NameError: name 'pd' is not defined

In [None]:
# Preview data
df.head()

In [None]:
# Check data types and missing values
df.info()

### Data Cleaning
- **Missing Values**: Identify and handle any nulls.
- **Duplicates**: Check for duplicate Item Codes.

In [None]:
# Check for missing values
missing = df.isnull().sum()
print("Missing Values:\n", missing[missing > 0])

# Check for duplicates in primary key (Item Code)
duplicates = df['Item Code'].duplicated().sum()
print(f"\nDuplicate Item Codes: {duplicates}")

# Remove duplicates if any (keeping first)
if duplicates > 0:
    df = df.drop_duplicates(subset='Item Code', keep='first')
    print("Duplicates removed.")

## 3. Exploratory Data Analysis (EDA)

### 3.1 Category Distribution
We analyze how many products exist within each category.

In [None]:
# Count items per category
category_counts = df['Category Name'].value_counts().reset_index()
category_counts.columns = ['Category Name', 'Item Count']

# Plotting
plt.figure(figsize=(10, 6))
sns.barplot(data=category_counts, x='Item Count', y='Category Name')
plt.title('Number of Items per Category')
plt.xlabel('Count')
plt.ylabel('Category')
plt.tight_layout()
plt.show()

### 3.2 Category Code Analysis
Checking if there is a 1:1 mapping between Category Code and Category Name.

In [None]:
# Analyze mapping consistency
mapping_check = df.groupby('Category Name')['Category Code'].nunique()
print("Categories with multiple codes:")
print(mapping_check[mapping_check > 1])

## 4. Strategic Insights

### Observations:
1.  **Portfolio Breadth**: Identify which categories dominate the SKU count.

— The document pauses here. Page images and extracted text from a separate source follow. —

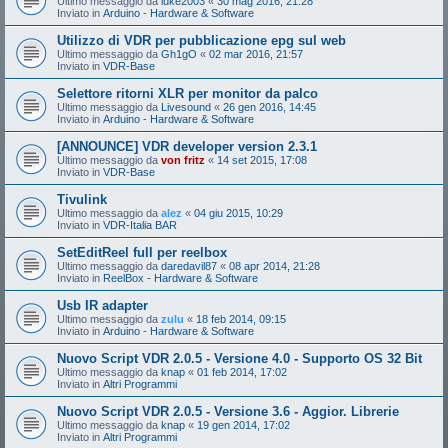
Ultimo messaggio da
luke2003
«
30 mag 2016, 21:28
Inviato in
Arduino - Hardware & Software
Utilizzo di VDR per pubblicazione epg sul web
Ultimo messaggio da
Gh1gO
«
02 mar 2016, 21:57
Inviato in
VDR-Base
Selettore ritorni XLR per monitor da palco
Ultimo messaggio da
Livesound
«
26 gen 2016, 14:45
Inviato in
Arduino - Hardware & Software
[ANNOUNCE] VDR developer version 2.3.1
Ultimo messaggio da
von fritz
«
14 set 2015, 17:08
Inviato in
VDR-Base
Tivulink
Ultimo messaggio da
alez
«
04 giu 2015, 10:29
Inviato in
VDR-Italia BAR
SetEditReel full per reelbox
Ultimo messaggio da
daredavil87
«
08 apr 2014, 21:28
Inviato in
ReelBox - Hardware & Software
Usb IR adapter
Ultimo messaggio da
zulu
«
18 feb 2014, 09:15
Inviato in
Arduino - Hardware & Software
Nuovo Script VDR 2.0.5 - Versione 4.0 - Supporto OS 32 Bit
Ultimo messaggio da
knap
«
01 feb 2014, 17:02
Inviato in
Altri Programmi
Nuovo Script VDR 2.0.5 - Versione 3.6 - Aggior. Librerie
Ultimo messaggio da
knap
«
19 gen 2014, 17:02
Inviato in
Altri Programmi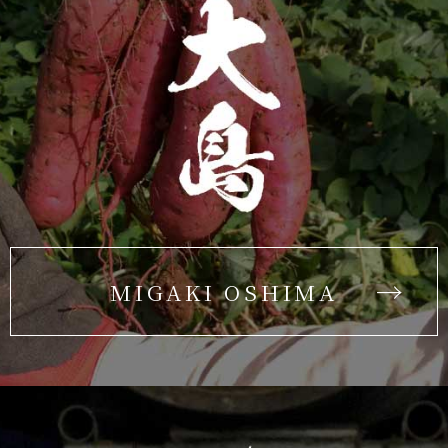
MIGAKI OSHIMA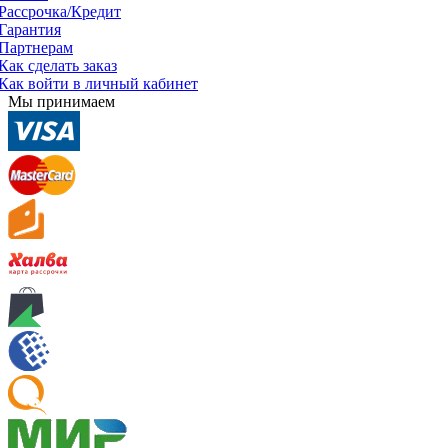
Рассрочка/Кредит
Гарантия
Партнерам
Как сделать заказ
Как войти в личный кабинет
Мы принимаем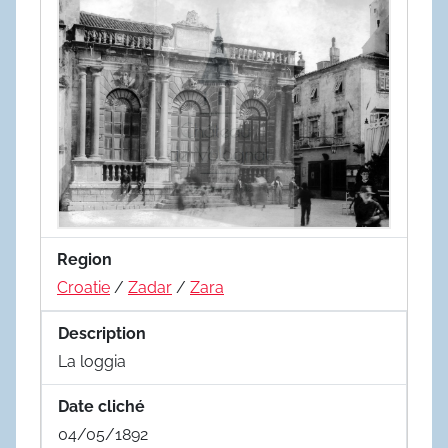
Region
Croatie
/
Zadar
/
Zara
Description
La loggia
Date cliché
04/05/1892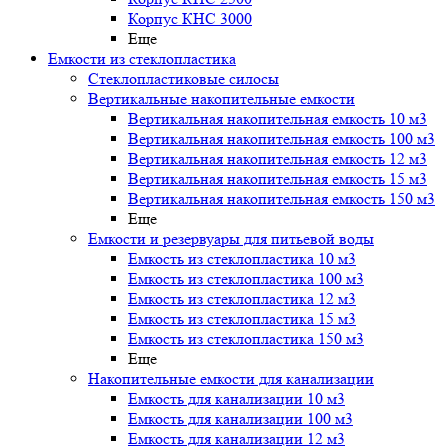
Корпус КНС 3000
Еще
Емкости из стеклопластика
Стеклопластиковые силосы
Вертикальные накопительные емкости
Вертикальная накопительная емкость 10 м3
Вертикальная накопительная емкость 100 м3
Вертикальная накопительная емкость 12 м3
Вертикальная накопительная емкость 15 м3
Вертикальная накопительная емкость 150 м3
Еще
Емкости и резервуары для питьевой воды
Емкость из стеклопластика 10 м3
Емкость из стеклопластика 100 м3
Емкость из стеклопластика 12 м3
Емкость из стеклопластика 15 м3
Емкость из стеклопластика 150 м3
Еще
Накопительные емкости для канализации
Емкость для канализации 10 м3
Емкость для канализации 100 м3
Емкость для канализации 12 м3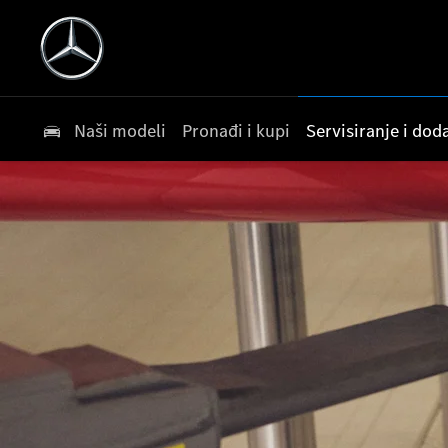
Naši modeli
Pronađi i kupi
Servisiranje i do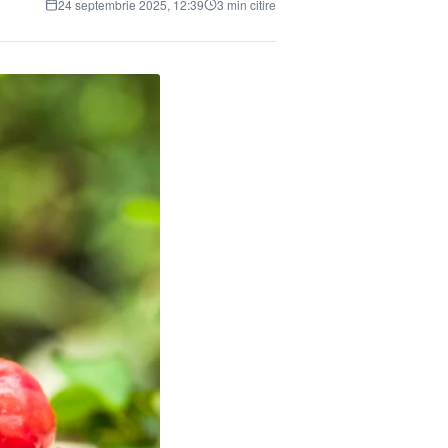
24 septembrie 2025, 12:39
3 min citire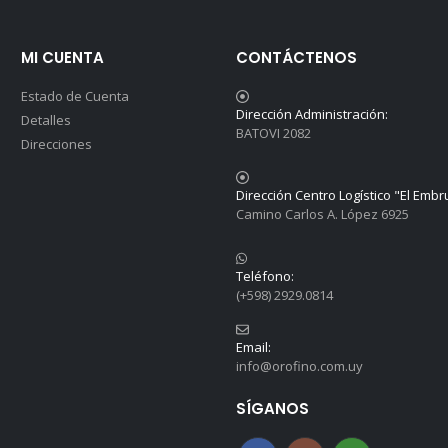
MI CUENTA
CONTÁCTENOS
Estado de Cuenta
Dirección Administración:
Detalles
BATOVI 2082
Direcciones
Dirección Centro Logístico "El Embr
Camino Carlos A. López 6925
Teléfono:
(+598) 2929.0814
Email:
info@orofino.com.uy
SÍGANOS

A high concentration in specific categories (e.g., 'Vegetables') might indicate specialization.
2.  **Data Integrity**: If duplicates were found, data governance processes need to be tightened.

### Recommendations:
-   **Portfolio Optimization**: Review categories with very few items to see if they should be consolidated or expanded.
-   **Master Data Management**: Ensure 'Item Code' remains unique and 'Category Code' is consistently mapped.